— Passage shown —
(begin)

This system will help you identify the emotional triggers that are part of your Ego. You may find that this leads to programming that is part of your belief system. Beliefs are learned and often override all other programming. The next exercise will help identify both levels of harmful scripts. These are your emotional triggers.
The Repeating Question
This is a universal technique that you will find helpful for several processes. It is one most often used with the Enneagram Personality Profile. Here people will work in pairs. But you can do this solo. If you do it on your own, use a timer and record your answers in your spiritual journal.
Repetitive questioning gets below the superficial automatic responses to the core thinking and values. Ideally, you work with a partner who asks and times the session. You can do this exercise on your own. The basic ground rules for this exercise are first, it is important to remain non-judgemental. Second, total confidentiality.
We use this repeating question in this exercise. With a partner, you sit facing each other. Your partner asks and you answer. You jot down a few keywords to help you remember your answer. Then your partner asks again.
You do this for 5 minutes. One question for 5 minutes seems like a long time, but once you get started, it goes quickly. Initially, you’ll give superficial answers, but if you keep asking the same question long enough, you’ll pull up some interesting data about your memories and the emotions attached to them.
- Give honest answers
- Don’t say things you want the other person to heat
- It’s best to work with someone you don’t know well
- Each time the question is asked, think of a new answer
When you use the repeating question on your own, set a timer, be honest. Repeat the question out loud, don’t just repeat it in your head. You will probably need to do this exercise longer than 5 minutes to get to anything meaningful.
A suggested list of repeating questions
Here is the list of Repeating Questions we recommend for identifying significant memories:
- Tell me about a memory that always makes you happy.
- Tell me about a memory that always makes you sad.
- What is the oldest memory you have, how does it make you feel?
- Tell me about a memory you associate with hate.
- Tell me about a memory you associate with love.
- What are the memories of childhood that bring you the most joy?
- Tell me about a memory you associate with nature.
- Tell me about a memory you associate with family.
- What memories bring up the emotion of fear?
When you’ve completed the session, review the keywords you’ve jotted down and flesh out the memories in more detail. You’ll end up with a memory inventory of positively and negatively charged memories. Some memories you’ve listed may be things you haven’t recalled in some time, at least on a conscious level. Some memories may be on more than one list. The power of memories will make more sense, the more you explore them.
Breaking the Link
After you’ve completed a memory inventory, you may discover the same memory has both negative and positive emotions attached. The power of memory lies in their ability to color our present reality. Memory changes over time, especially when there are powerful emotions attached. The fact that they change is key to our ability to break negative emotional links.
For example, you experience a joyful event like a marriage ceremony. This initially becomes a happy memory as you associate the memories of this event with love. Then you recall a memory from your past. You were married, but it didn’t work out. You felt betrayed. So, the memory of the marriage ceremony taints your experience of all marriage ceremonies.

(end)

— Supplied data —
(begin)

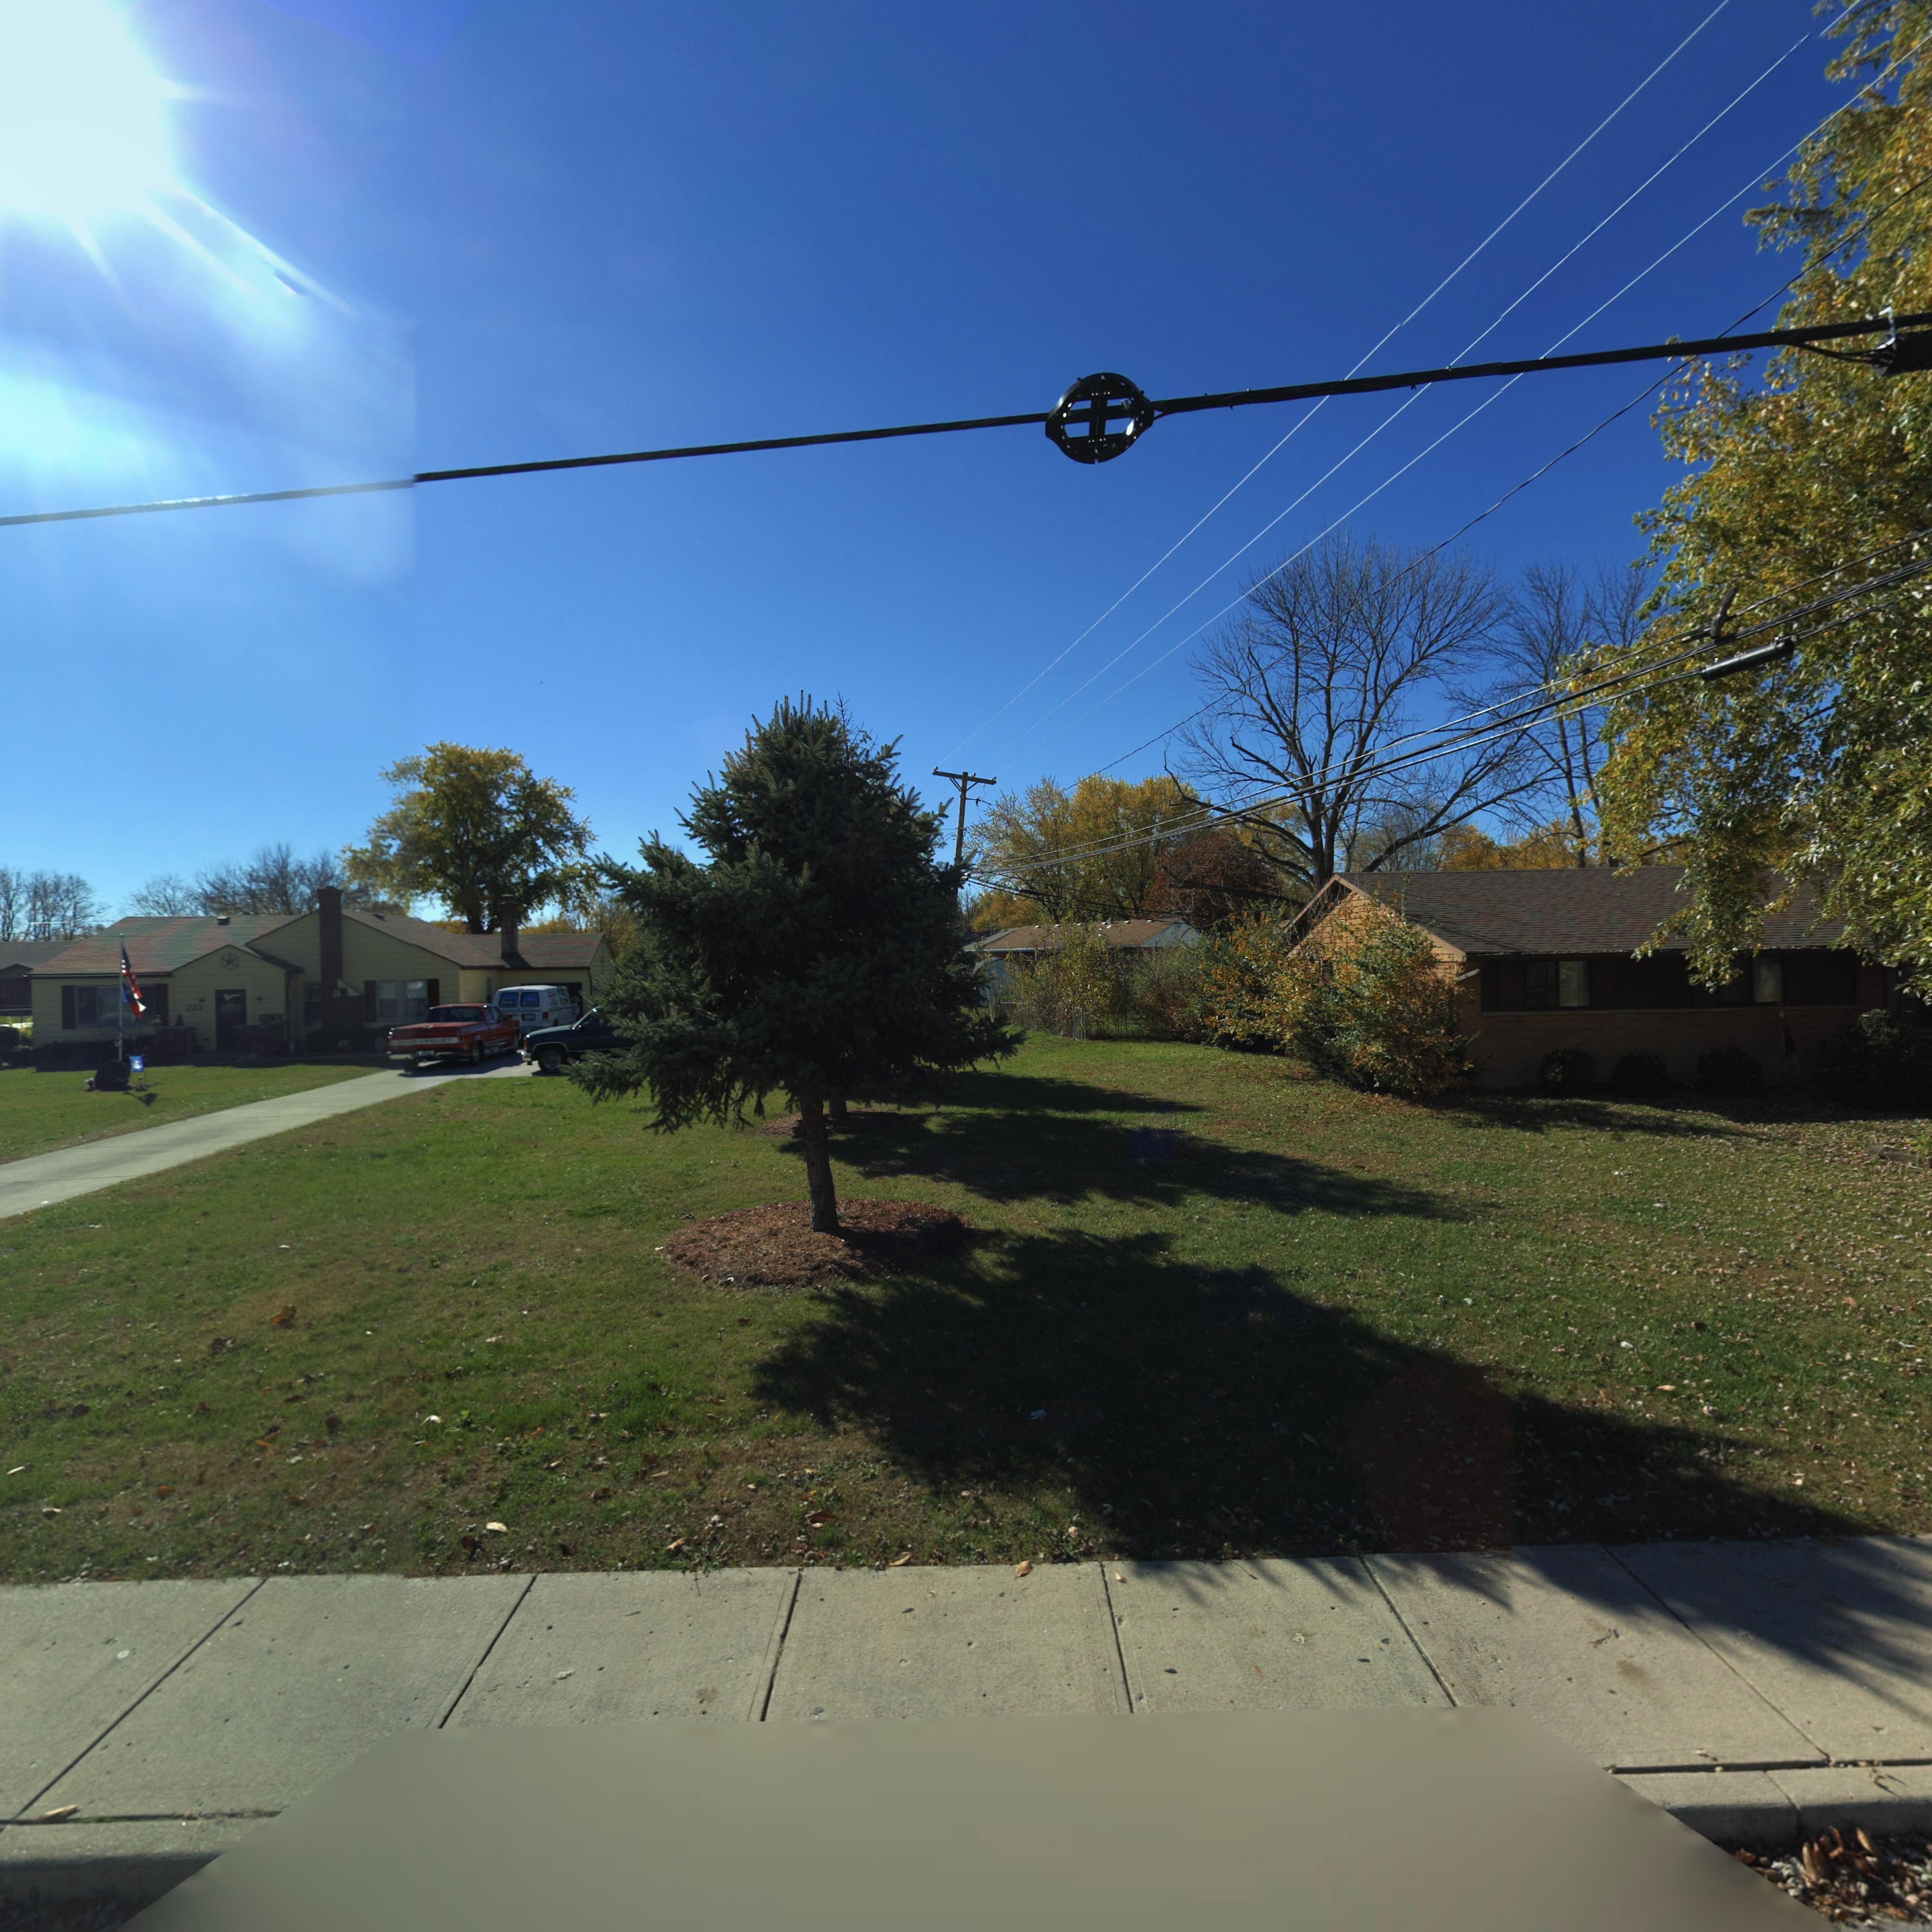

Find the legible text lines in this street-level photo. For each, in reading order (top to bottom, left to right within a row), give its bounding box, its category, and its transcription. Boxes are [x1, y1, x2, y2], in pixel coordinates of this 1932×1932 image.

(end)

— Challenge —
Reproduce the stretch of the emotional-triggers passage from "- What is the" through "you explore them." word for word. Rely only on the passage about emotional triggers.

— Correct response —
- What is the oldest memory you have, how does it make you feel?
- Tell me about a memory you associate with hate.
- Tell me about a memory you associate with love.
- What are the memories of childhood that bring you the most joy?
- Tell me about a memory you associate with nature.
- Tell me about a memory you associate with family.
- What memories bring up the emotion of fear?
When you’ve completed the session, review the keywords you’ve jotted down and flesh out the memories in more detail. You’ll end up with a memory inventory of positively and negatively charged memories. Some memories you’ve listed may be things you haven’t recalled in some time, at least on a conscious level. Some memories may be on more than one list. The power of memories will make more sense, the more you explore them.